Oakland Mayor Ron Dellums gave a powerful, emotional testimony to the slain editor, his voice breaking at times, and at one point receiving a standing ovation when he said, “If we are to pay tribute to Chauncey Bailey and all who have lost their lives in this city to violence, we must at this moment embrace the quality of human life.” After the crowd interrupted with applause, Dellums continued, “We cannot fall prey to fear and cynicism. We will not be cowed by fear. We will take back our community, because you will commit.”

The mayor called violence a state and national “epidemic” that has “cost 16,000 lives in the streets of America,” but said that he wanted it to be remembered that “from this place, we raised our voices in behalf of nonviolence, not as a tactic, but as a way to live. This madness must end. We can do it.”

Dellums said that even though he “experienced Chauncey in the somewhat tenuous relationship between journalist and politician,” a remark that brought muted laughter from many in the crowd who remembered press conferences begun by tough and pointed questions asked of the mayor by Bailey, Dellums said that Bailey had his respect.

“He was always there,” the mayor said. “Whether it was the lone journalist watching several hundred children participate in a track meet, there he was, with a camera in one hand and a tape recorder in the other. It could be a neighborhood cleanup or a large media event, where he always asked the first question, and set the tone.
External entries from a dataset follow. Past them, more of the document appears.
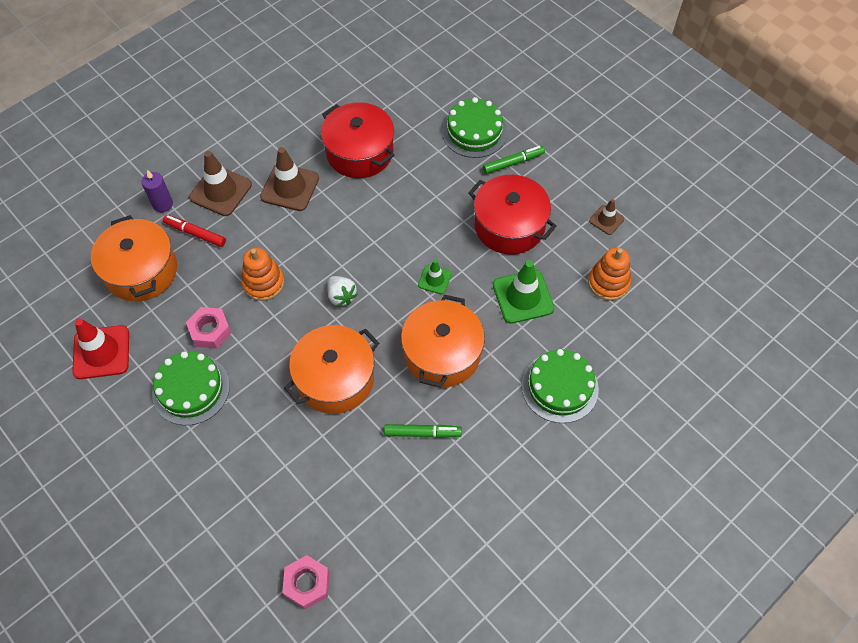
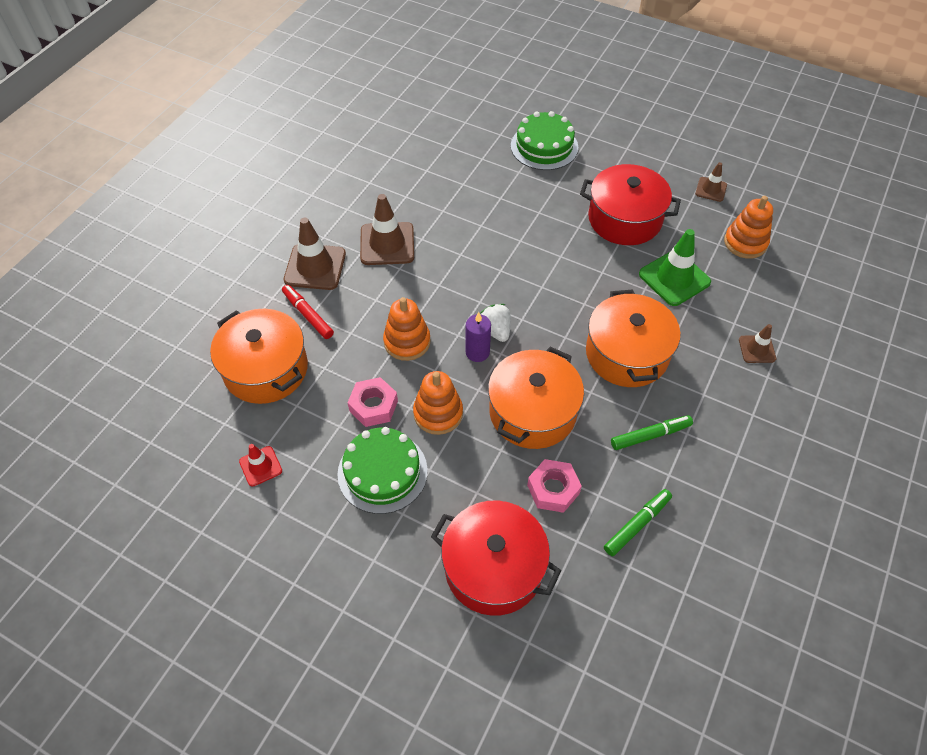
camera: 20 degrees left, 5 degrees down
red traffic cone [72,318,129,379] -> red traffic cone [239,444,282,487], size x0.55
purple candle [141,170,173,212] -> purple candle moved to [466,312,491,362]
red marker [163,215,226,247] -> red marker turned 45 degrees clockwise [282,285,334,339]
pink nut [282,555,329,609] -> pink nut moved to [527,459,582,513]
red pot [321,102,395,178] -> red pot moved to [431,501,561,616]
white strawberry [327,276,358,307] -> white strawberry turned 150 degrees counterclockwise [480,304,511,342]
green traffic cone [418,260,452,294] -> none
green marker [483,146,545,174] -> green marker moved to [604,489,672,556]
green cake [522,349,599,423] -> brown traffic cone [739,324,776,363]
none -> orange stacking toy [413,371,463,435]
We didn’t always agree on perception. He had his own way of seeing things. But he had a tremendous sense of dedication to this profession.”

Cobb, for whom Bailey worked in the last months of his life, called Bailey an obsessive and dedicated worker, saying one of his fondest memories was walking with Bailey to a City Hall press conference. “He got a telephone call, so he handed me his briefcase and as we were walking, he conducted an interview while cradling the phone on his shoulder, and writing it all on yellow post-it notes that he then stuck in a row up his sleeve, all the time telling me to hurry up so that we could get to the press conference. He was the editor of the paper. I was just his paper boy.”

In an allusion to the story the allegedly cost Bailey his life, Cobb would not go into details, but said, to applause, “this community will know what Chauncey Bailey and I were working on, even though we have received threats.” As Cobb broke out into sobs, someone from the crowd shouted out, “We’re with you, Paul,” and someone else added, “God will take care of you.”

Cobb said the paper has continued to receive death threats that began some weeks ago, one on the morning of Bailey’s funeral.

St. Benedict pastor Father Jay Matthews called Bailey an “outspoken, articulate, and often uncompromising Black Man who said what he wanted and meant what he said.” Matthews said that Bailey’s murderers “believed that if they got rid of Chauncey, they wouldn’t have to worry no more. But let me tell you,” Matthews continued, as the crowd rose to his feet, “I’m sure I speak for the mayor and all of the leaders of this community—spiritually, politically, and educationally—they should be worried. His voice will go on.